- **REQUEST**: In the travel piece on Provence towns below, condense the paragraph starting "Up the road from Marseilles" into a short bulleted list that keeps its main facts.

- **SELECTED EXTRACT**:
2008年9月15日星期一

The best towns in Provence

To master the Provençal life, you need to get to grips with the thriving towns of Aix, Arles and Avignon

Let us be bold. There is no cluster of towns in France - perhaps in Europe - with the aura of the Provençal A-team, Aix, Arles and Avignon.

They embody the sensual south, with its past of popes, Romans and countrymen, its bullfighters, painters and sense that things might get warmly out of hand when the sun goes down.

These places are, in a way, where Provence happens, and, if you haven’t visited them, you haven’t been to Provence at all. So, do it soon, for a late-season blast of heat, history and herby dishes on nighttime terraces. To help you, here’s our assessment of the A-team’s members.

AIX-EN-PROVENCE

Up the road from Marseilles, Aix is the port’s brainier little brother - the one with glasses, a bow tie and a know-it-all smile. It has been a university town for ever. In the 15th century, Good King René held his court here, filling it with artists and intellectuals. Later, the bourgeoisie put up the grand townhouses of the Mazarin district, which still conceal more than they reveal.

Then came Cézanne. Aix is terribly proud of him. This is, however, a recent development. Aix loathed its weirdo artist when he was alive, and for some time afterwards. It was left to American cash to save Cézanne’s studio (9 Avenue Paul Cézanne; 00 33-4 42 21 06 53, www.atelier-cezanne.com ; £4.60), and it’s now one of Aix’s best visits. The spot where he completed his last works has been left as if the old boy had just popped out for another look at the Mont Sainte-Victoire. Behind a huge window are his bowler hat, a smock and the clutter that starred in his still lifes. “Some visitors burst into tears,” a local guide says.

Not me, I’m afraid – the studio is fascinating, and the work is easy to admire, but somehow difficult to love - so it’s back to the Café des Deux Garçons, where Cézanne drank, though not with excess conviviality, on the central Cours Mirabeau. Wide, lined with plane trees and townhouses, studded with fountains and bars, this is the greatest avenue of southern France, evincing not a shred of self-doubt.

Behind, however, the tone changes. Aix scurries through vital little streets, bursting into squares made grand for the town hall, courts, churches and similar. On Tuesdays, Thursdays and Saturdays, much of this old Aix is overlaid with Provence’s best market, its stallholders so obviously wide boys, they must be honest. I pick up cherries, pâté and, from a bric-a-brac stall, a long-needed Lynyrd Skynyrd album.

In Rue Gaston Saporta, Renaissance frontages press in. The cathedral of St Sauveur has delightful cloisters, but if you’re hoping to see Froment’s majestic Moses and the Burning Bush triptych (I always am), it’s away being restored. So, the prettiest thing in town is Baciccio’s wooden model for a baptistry dome in Rome. It’s in the otherwise dowdy Musée du Vieil Aix (04 42 21 43 55, www.aixenprovencetourism.com ; £3.30), back down the street, and flows with colour, light and movement.

- **RAW RECORDS**:

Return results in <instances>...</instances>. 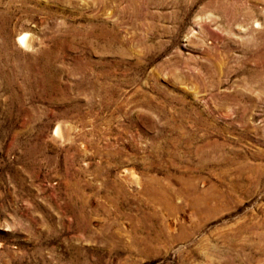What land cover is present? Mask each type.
<instances>
[{"label":"rangeland","instance_id":"1","mask_svg":"<svg viewBox=\"0 0 264 264\" xmlns=\"http://www.w3.org/2000/svg\"><path fill=\"white\" fill-rule=\"evenodd\" d=\"M0 264H264V0H0Z\"/></svg>","mask_w":264,"mask_h":264},{"label":"bare ground","instance_id":"2","mask_svg":"<svg viewBox=\"0 0 264 264\" xmlns=\"http://www.w3.org/2000/svg\"><path fill=\"white\" fill-rule=\"evenodd\" d=\"M20 42L24 45H29V33L25 32L20 35Z\"/></svg>","mask_w":264,"mask_h":264}]
</instances>
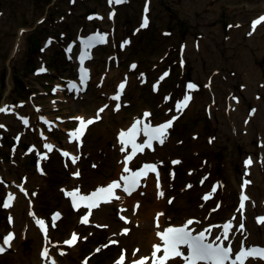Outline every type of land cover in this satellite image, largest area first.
<instances>
[{"label":"rangeland","instance_id":"obj_1","mask_svg":"<svg viewBox=\"0 0 264 264\" xmlns=\"http://www.w3.org/2000/svg\"><path fill=\"white\" fill-rule=\"evenodd\" d=\"M199 3L202 4L201 12L193 9L194 4ZM104 4L105 0H0V108L4 109L0 111V174L14 189V183H22L32 193L30 222L34 216H39L52 223L51 214L58 212L59 219L50 226L51 239L62 244L71 229L80 234L76 248L78 255L70 254L68 259L76 261L94 251L87 259L89 263L111 264L122 249L119 242L108 244L111 236L106 227L107 222L112 224L121 219L117 205L112 203L103 209L106 211L105 224L97 222L82 226L77 220L81 212L75 213L63 206L64 195L60 188L79 186L86 192L119 179L120 147L116 144L115 132L123 130L145 109L149 110L150 122L172 119L174 126L163 143L156 144L153 152L134 160L135 165L141 161H155L161 175H153L140 193L129 201L128 212L136 214L142 205L141 216L150 218L151 214L154 217L159 215L155 213L163 212L164 224L181 222L186 216H196L206 222L221 221L236 215L241 187L246 191L247 186L258 185L257 191H247L250 192L248 204L254 210L248 216L251 221L259 222L261 217L257 213H264V138L253 136L244 143L245 138H239L240 134L231 128L225 129L232 120L223 121L221 116L227 115L224 107L231 95L237 103L241 100L245 111L259 106L264 108V84L257 80L255 88L244 90L245 87L235 83L232 66L226 65L234 51L240 46L245 47L244 40L250 38L241 35L239 39H232L231 31L236 27L241 28L239 31L246 30L252 25L253 16L264 12V0L243 3L248 12L239 19L236 16L235 20L234 4L219 0H124L118 3L119 6L115 3L117 7L108 14L107 9H102ZM210 5L218 8L213 11ZM258 5L263 9L256 10ZM144 6L149 8V27L146 28L139 22ZM93 11L95 16H89ZM42 16L44 20L38 22ZM106 16L113 19L109 21ZM21 28L26 31L18 34ZM259 29V34H255L261 38L264 23ZM91 30L105 33L108 43L94 51V58L89 63L92 78L86 93L82 97L68 96L64 91L52 95L49 89L53 82L75 74L73 55L67 59L64 46L74 40L77 32L85 34ZM186 37L191 44L198 39H209V46L217 54L216 64L209 67L193 49L185 50L182 43ZM46 40H51L50 47L43 46ZM75 50L76 47L72 52ZM111 53L116 58L109 69L115 73L108 75L104 61ZM37 60L44 61L48 74L38 72ZM130 61L137 64L134 71L127 69ZM198 61L201 69L197 68ZM260 66H264V55L260 57ZM101 73L105 75L100 81ZM124 77L128 78V86L121 109H116L109 94ZM187 84L195 88L189 89ZM212 85L218 92L212 90ZM187 91L192 92L191 104L178 113L177 105ZM216 96H220L221 103ZM103 104H108L100 111L104 117L97 119L79 148L71 146L81 154L80 162L74 166L62 163L53 147L49 151L46 145L54 143L70 147L65 144L63 131L74 124L68 117L76 113L95 116ZM38 113L58 114L65 118L58 128H45L49 133V139L45 141L36 133L38 127L44 128L36 120ZM22 117L28 119L27 123H23ZM31 147L34 149L27 152ZM244 157L254 159V176L247 173ZM173 158L178 163H171ZM35 160L42 163L45 175L37 173ZM77 168L80 177L75 179L71 172ZM156 177L164 186L163 195H157L153 186ZM245 181L249 183L245 184ZM213 185L216 186L213 196L204 204L201 194ZM4 194L1 187L0 237L8 231L10 214L2 206ZM168 196L173 197L171 203L166 201ZM135 200H139L138 208L133 207ZM215 206L218 210L209 214L210 208ZM23 222L24 218L18 217L14 231L17 237L24 235V240L15 238V241L20 250L31 252L34 238L25 225L22 227ZM134 226L131 223L126 227L131 231L128 232L130 238L138 235ZM257 229L260 232L264 227L257 225ZM148 233L144 235L150 246L155 240ZM10 253L7 251L0 258L4 261ZM100 257L104 261L100 262Z\"/></svg>","mask_w":264,"mask_h":264},{"label":"bare ground","instance_id":"obj_2","mask_svg":"<svg viewBox=\"0 0 264 264\" xmlns=\"http://www.w3.org/2000/svg\"><path fill=\"white\" fill-rule=\"evenodd\" d=\"M213 1L214 0H211V2ZM219 2L224 3V4H228V3L234 4L232 5V10H234L233 20H235L236 16H237V19H239L241 15L246 14L248 12V10L245 9V7H243L242 5L248 2H253V0H219ZM201 3L194 4L193 9H196V11L201 12L200 11L202 9ZM108 5L109 4L105 1V4L102 8V9H105V11L106 9L108 10L106 12L107 14L110 11H114V8L117 7L115 3L110 4L112 8L111 7L109 8ZM119 5L120 4H118V6ZM183 5L184 6L187 5V2L184 3ZM211 8L214 11L216 8H218V6L216 7L211 6ZM259 9H263V7L258 5V8L256 10H259ZM98 12H102V11L98 10ZM262 16H264V12L262 13L260 12L257 15H254L253 21L257 20L258 18ZM263 23L264 21L257 24L254 31H253L252 25H250L246 28V30L242 29V31H239L241 28L236 27L230 33V37L232 39H239V36L241 35L242 36L247 35L248 37H250L247 40H244L246 46L238 47L234 51V54L231 57H229L228 58L229 60L226 62V65H229L230 67L232 66L231 68L234 70L235 83L240 85L241 88L245 87L243 88L244 90L255 88V82L257 80H259L262 84H264V66H260V57L261 55H264V36L261 38H258L260 36L258 35L260 31L259 28L263 25ZM203 24L207 25L205 22ZM238 27H240V25ZM77 33L75 34L74 38L79 37ZM90 33H93V32L90 31ZM255 33H258V34H255ZM261 35H264V33ZM98 36L102 37V42H100L96 48L108 43V40H107L108 36L106 34L103 35L102 33L101 34L98 33ZM218 38L220 39L219 36ZM83 39H85V36L83 37ZM185 39L186 40L183 41L182 43L185 50L190 51L193 49L198 58L205 59L208 66L209 65L212 66L213 63L216 64L215 58H217V54H215L212 51L213 48L211 49V46H209L210 45L209 39H198L195 44H191L187 37ZM222 40H221V43L223 44ZM50 46L51 44L48 43V47ZM44 47H47V44H45ZM72 49L73 48L67 49V52H64V53L70 58L73 55V60H74L75 57L77 58L79 55L75 54V52L73 53L72 51L74 49L73 50ZM83 57L86 58L85 66H88L90 63V57L92 58V55L83 54ZM37 63H38L39 69L40 68L42 69L44 66L43 64H45L44 61H40V60H37ZM197 68L198 69L202 68L201 63H199V61L197 62ZM108 70H109L108 75H112L115 73L114 71L110 69ZM229 81L231 80L229 79ZM228 85L231 86V83H228ZM211 87L214 92H218L214 88V85H212ZM86 91L84 93H86ZM53 92L58 93V91L57 92L53 91ZM189 94L192 95L191 92ZM216 98H219L218 100L221 103L220 96H216ZM190 104L191 102L188 104L187 108L190 106ZM226 104H227V107H224V109L227 115L226 116L222 115L221 118L223 119V121L228 118L232 121L230 123V126L225 127V129L231 128L235 133L240 134L239 138H245V140L243 141L244 143H248V140H251L253 136L261 135L262 138H264V108H261V106H259L257 108L252 109L251 111H245L244 108L241 106V100L237 103L236 98L233 97V95L228 97ZM76 115H89V114L88 113H76ZM104 115L105 114H102L103 117ZM94 124L95 123H92L86 128V131L82 135V137L87 135L89 130L92 128V126H94ZM173 126H174V123L172 127ZM170 129L171 128L167 130V134L169 133ZM235 136L237 135L235 134ZM262 141L264 143V139H262ZM120 152L124 153L126 151L120 149ZM120 159H121V163L123 162V165H124L125 159L122 154L120 155ZM248 160L249 159H247V161ZM251 161L252 163L249 165V167H245V169L248 170L247 173L250 174L249 175L250 177L252 175L254 176L255 174L254 172L255 161L253 159ZM150 178L151 177H147V180H149ZM147 180L143 178L140 185L137 187V189L134 192L130 194V196H125L122 193L123 195L121 194L119 199L117 200L109 199L108 203H100L96 206L95 209L90 210V212H87V214H91L92 216V218L90 219L88 218L87 224L88 225L93 224V223L97 224V222L100 224H105L107 219H106V215L104 214V212L106 211H104L103 209L105 207H108L112 203H115L117 205L118 214L121 216V219L119 221L113 222L112 224H110V222H107L109 223V225L106 224V227L107 228L109 227L108 231L111 236V239H114L115 241L122 244V249L113 264H117V262L120 261V257L122 255L125 257V259L121 262V264H137L138 260H143L144 264H150L151 262L150 260L152 259H153L152 264H186V260H185L186 254L183 250H179L181 252V255L179 256H176L172 254L171 252H169V258L166 261H162L161 259H159V257H162L164 255L162 241L158 237V233L165 227L163 216L161 217L159 216L160 220L156 223L153 219L152 214L150 218L149 217L144 218L143 216H141L143 212L142 205L140 209L138 208V210L136 211V214H132L131 211L128 212L126 209L127 205L129 204V200L138 194V192L142 189L143 183L146 182ZM256 181H258V179ZM243 185L245 186V184ZM1 187L4 188L5 197L6 195L9 196V194L15 197L12 200V203H13L12 206L9 208H6L8 212H10V218H11V220H9L7 223L8 229L14 231V227L17 224V218L18 217H20V219L24 218L22 227L25 225L24 228L29 230V232H31L34 238V245L30 246V248L33 249L31 252L30 251L24 252L20 250V247L16 243L15 238H20L24 240V237H23L24 235L23 236L19 235L18 237L16 235L10 241L9 251L11 253L6 257V259H4V261L2 258H0V264H41V263L42 264H87L86 260L84 261V260L77 258L76 261H73V260L68 259L69 258L68 255L70 254L75 255V256L78 255L76 252L78 241H75L76 244H68L66 243V240H67L66 238L64 240V243L61 244L57 240L54 241L53 239H51L52 228H50V226H53V222L52 223L47 222L48 225L45 224L43 235L40 233L37 225L35 224L36 220H33V222H30V220L28 219L29 217L28 215L33 210V206L31 207V204L29 201L23 202V200H25L26 197L23 193L19 191V188L21 187L20 184L18 185V189H16V187L14 189V187H12L11 185L6 184L4 181V178L1 177L0 178V188ZM22 187L24 188L26 192L25 194L27 195L28 191L26 190L24 186ZM237 187L239 188V186ZM247 187L249 188V189L247 188V190H251L252 192L257 191V189L259 188L258 185L253 186V188H251L250 186H247ZM242 188L243 187H241L240 189V193H243L245 191L244 188L243 189ZM162 191H164L163 185L161 186V192ZM63 200H64L63 206L65 208L69 207L67 198H64ZM3 202H4V198H3ZM247 202L248 200L246 201L244 205L242 214L237 213L235 218L229 219L231 228L229 229V234H228V239H227V241H230L231 246L234 245V247L235 246L239 247V245L243 244V247L246 248V250H248V247H252L255 245L264 246V229H262L260 232L257 229V225L260 227L261 226L264 227V222H260V221L256 222V221L250 220L248 215L250 212H253L254 210L253 208L249 206V204H247ZM24 210H25V213H24ZM12 214H15V217L12 216ZM257 214H259L258 215L259 217H264V213L262 212L257 213ZM32 215L34 216V214ZM13 217H14V221L13 223H11L13 220L12 219ZM131 223L132 224L134 223L135 225L134 227L136 228V230H138L136 231L138 235L133 238H130L129 236V233L131 231L128 234L122 232L123 229H129L126 227H128L129 224ZM178 224H181V222L174 223V225H178ZM241 224H243L242 228H241ZM191 225L198 226V229H199L201 227L206 226L207 223L199 225V220H197L196 223H192ZM147 232H149L148 236H151L153 240H155V244L161 247V251L157 253V255L154 256V258L148 254V252H150L151 245L149 246L150 243L148 244L145 239L144 234ZM148 248H149V251H147ZM45 251L48 252V256L43 255ZM151 252H154V251L151 249ZM6 253L7 252H5L4 254ZM127 258H128V261L125 262ZM244 264H264V262H261L260 260L254 257H247Z\"/></svg>","mask_w":264,"mask_h":264},{"label":"snow or ice","instance_id":"obj_3","mask_svg":"<svg viewBox=\"0 0 264 264\" xmlns=\"http://www.w3.org/2000/svg\"><path fill=\"white\" fill-rule=\"evenodd\" d=\"M110 3H121L123 2V0H109ZM145 11L147 12V7L145 8ZM262 21H264V16L258 18L257 20L253 21L252 24V28L253 31L256 28V25L261 23ZM147 19L145 18L144 20V24L142 26H147ZM251 34V33H249ZM102 39V37H101ZM134 67V66H133ZM124 88V84H121L119 86V90L122 91ZM189 89H194L195 86L192 84L188 85ZM113 99L118 100L119 99V92L116 96L113 97ZM191 100V97L189 95H186L184 100L179 103L177 105V110H182L184 107H187L188 102ZM119 107V106H117ZM3 108H0V111H3ZM99 111H103V109H100ZM149 115L148 113H145V116ZM80 119L81 124L83 125L85 122L83 120V118H77ZM175 119V118H174ZM93 121L92 120H88L86 123L87 124H91ZM25 123H27V121H25ZM139 123V122H137ZM171 121L160 125L158 128H155L154 131V135L151 136L149 138V142L145 145V146H151V139H159L161 143H163V137L166 136L167 134V129L171 127ZM136 125H133L132 129H129V133H131L133 131V129H135ZM79 131V129L77 130ZM125 135V133H121V137H123ZM124 141L122 140V143ZM46 147L48 148L49 151L52 150V146L50 145H46ZM142 150V148H141ZM63 155H69L68 153H63ZM77 158H73V163H75ZM129 159H131V157H129ZM177 163V162H174ZM252 163L251 160H248L245 162L246 165H250ZM152 171H155V167L154 166H150ZM125 171H128L127 168H125ZM76 175H79V173H76ZM122 180H127V177H122ZM136 183V182H134ZM245 184L249 183L248 181L244 182ZM121 184L118 182H113L112 184H110L109 186H107L106 188H102V189H98L97 191L99 193H112L113 189L116 188H120ZM23 190V189H21ZM124 191L128 192V194H131V191L135 190L133 186L130 185H124ZM213 191H215V188L213 189ZM79 192L77 190L76 193H68V195H78ZM93 195H96L95 193ZM160 195H163V193L161 192ZM15 197L11 194H9L8 199L4 201L3 203V207L4 208H9L12 205V200ZM209 196H205L204 199H208ZM81 199H90V197H81ZM116 199H119V197H116ZM248 199V197L246 195L241 196V204H240V208L243 209L244 208V201H246ZM171 202V201H170ZM75 204V201H74ZM96 206V205H93ZM162 215V214H161ZM11 220V218H9ZM123 219V217H122ZM83 223H87L88 222V217L85 216L82 219ZM260 222H264V217L260 218ZM38 225L41 227L42 230L45 229V225H44V221L43 220H38L37 221ZM193 223L192 220L187 221V223L183 226V227H179V228H168L166 230H164L162 233H158V235L160 236V238L163 241L164 244V248H163V252L164 255L162 257H159V259H161L162 261H166L169 258V251H171L172 254L179 256L181 255V252L178 250L180 245H186L187 248L189 249V255L187 257H185L186 260V264H198V262H204V264H225L226 261H228L231 257H232V249L230 247H225L223 246L221 243H216V242H209L207 240L206 234L205 232L201 231L199 232V234L197 235H193L192 232L190 230H188V226L191 225ZM243 227V224H241V228ZM127 231V230H125ZM13 237L11 236V234H9L8 236H6L4 238V243L7 244L11 241ZM225 240L228 239V226L226 225L224 228V237ZM77 239L75 233H73L72 235V239L69 241H66V243L71 244L73 241H75ZM220 237L217 236L215 238L216 241H220ZM2 250V249H0ZM161 251V247L160 246H154V252H153V256H156L157 253H159ZM44 256H48V252L45 251L43 253ZM255 256H259L260 258H264V250H255V249H251V250H242L240 254L235 255L234 260H233V264H243V261L245 258L247 257H255ZM125 259V257L122 255L120 257V261L117 262V264H121V262ZM137 264H144V261H138Z\"/></svg>","mask_w":264,"mask_h":264}]
</instances>
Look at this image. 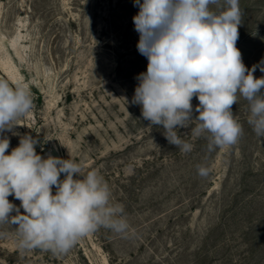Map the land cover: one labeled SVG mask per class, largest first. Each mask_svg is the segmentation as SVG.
<instances>
[{
    "label": "rangeland",
    "instance_id": "obj_1",
    "mask_svg": "<svg viewBox=\"0 0 264 264\" xmlns=\"http://www.w3.org/2000/svg\"><path fill=\"white\" fill-rule=\"evenodd\" d=\"M239 3L236 46L251 69L264 59V0ZM138 12L134 0H0V79L26 84L34 104L18 135L3 134L6 154L25 134L44 158L55 144L60 158L100 171L130 224L126 235L100 228L62 255L20 250L6 225L0 264H264V137L247 122L248 102L232 106L243 127L237 144L209 152L191 126L178 130L191 152L169 144L131 103L148 64L137 50Z\"/></svg>",
    "mask_w": 264,
    "mask_h": 264
},
{
    "label": "clouds",
    "instance_id": "obj_2",
    "mask_svg": "<svg viewBox=\"0 0 264 264\" xmlns=\"http://www.w3.org/2000/svg\"><path fill=\"white\" fill-rule=\"evenodd\" d=\"M134 6L139 8L133 17L137 50L148 64L136 77L131 103L141 106L149 126L162 125L168 143L184 154L194 146L178 130L190 126L193 137L208 141L209 152L231 147L243 135L232 111L242 97L249 105L248 124L264 137V76H254L257 68L264 73V59L251 69L243 63L236 46L243 24L239 0H134ZM194 97L199 115L193 119ZM33 107L26 84L0 79V238L7 236V225L15 230L20 250L62 255L100 228L126 235L125 207L113 200L99 170L85 171L71 158L42 157L36 152L39 141L28 134L6 154L10 140L3 134L18 135L13 129ZM197 170L201 177L210 171Z\"/></svg>",
    "mask_w": 264,
    "mask_h": 264
},
{
    "label": "bare ground",
    "instance_id": "obj_3",
    "mask_svg": "<svg viewBox=\"0 0 264 264\" xmlns=\"http://www.w3.org/2000/svg\"><path fill=\"white\" fill-rule=\"evenodd\" d=\"M52 150H58V147L54 144L51 149L47 152V156L50 154L52 155ZM59 151V150H58ZM53 156V155H52Z\"/></svg>",
    "mask_w": 264,
    "mask_h": 264
},
{
    "label": "water",
    "instance_id": "obj_4",
    "mask_svg": "<svg viewBox=\"0 0 264 264\" xmlns=\"http://www.w3.org/2000/svg\"><path fill=\"white\" fill-rule=\"evenodd\" d=\"M52 155L54 157H59L60 158V153L58 152V150H52Z\"/></svg>",
    "mask_w": 264,
    "mask_h": 264
}]
</instances>
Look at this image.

- **WRITTEN RESPONSE**:
- Aix lies up the road from Marseilles and is the port's brainier little brother.
- It has been a university town for ages.
- In the 15th century, Good King René held court there and filled it with artists and intellectuals.
- Later, the bourgeoisie built the grand townhouses of the Mazarin district, which still conceal more than they reveal.